2. Is there a clear, memorable idea at the end?
If not → you rewrite only those two parts. For the first line, the HOOK method gives you five tested structures.
Step 4: The publishing calendar
Schedule your posts in advance with Buffer, Hootsuite, or directly through LinkedIn.
Optimal times in 2026:
- ›Tuesday and Wednesday: 7:30-8:30 AM or 12-1 PM
- ›Thursday: 5-6 PM
Golden rule: After each post, spend 20-30 minutes commenting on posts from people in your network. That's what activates the algorithm in your favor.
The weekly template
Monday: A storytelling idea (personal experience or observation)
Wednesday: Expertise or tips (concrete value)
Friday: An opinion or reflection (debate or a stand)
This mix covers the 3 types of content that work on LinkedIn: the human, the useful, the engaging. To vary the output, also rotate the post formats depending on the emotion you're after.
What it really changes
The system turns LinkedIn from a chore into a habit. In 6 weeks, you no longer think about it — you just do it, like a recurring meeting.
And that's exactly where progress begins.
Frequently asked questions
How do you post regularly on LinkedIn without spending hours?
Set up a 4-step system: idea bank, weekly batch writing, reader-mode review, and a scheduled calendar. Goal: 3 to 4 posts a week in under 1h30.
What is batch writing?
Writing 3 to 4 posts at once, once a week, as a first draft, from your idea bank.

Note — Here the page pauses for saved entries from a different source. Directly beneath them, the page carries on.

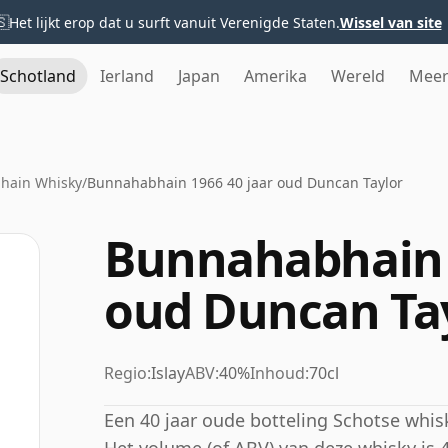
🇸
Het lijkt erop dat u surft vanuit Verenigde Staten.
Wissel van site
Schotland
Ierland
Japan
Amerika
Wereld
Mee
hain Whisky
/
Bunnahabhain 1966 40 jaar oud Duncan Taylor
Bunnahabhain 1
oud Duncan Ta
Regio:
Islay
ABV:
40%
Inhoud:
70cl
Een 40 jaar oude botteling Schotse whis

You stay 'in creation mode' and avoid re-entering context each time.
What are the best times to post on LinkedIn?
In 2026: Tuesday and Wednesday from 7:30 to 8:30 AM or 12 to 1 PM, Thursday from 5 to 6 PM. Above all, comment on other posts within 20 to 30 minutes of publishing.
Why is a system better than motivation?
Without a system, every post is a decision and a mental effort. With a system, it's a habit — you go the distance, where motivation runs out after a few weeks.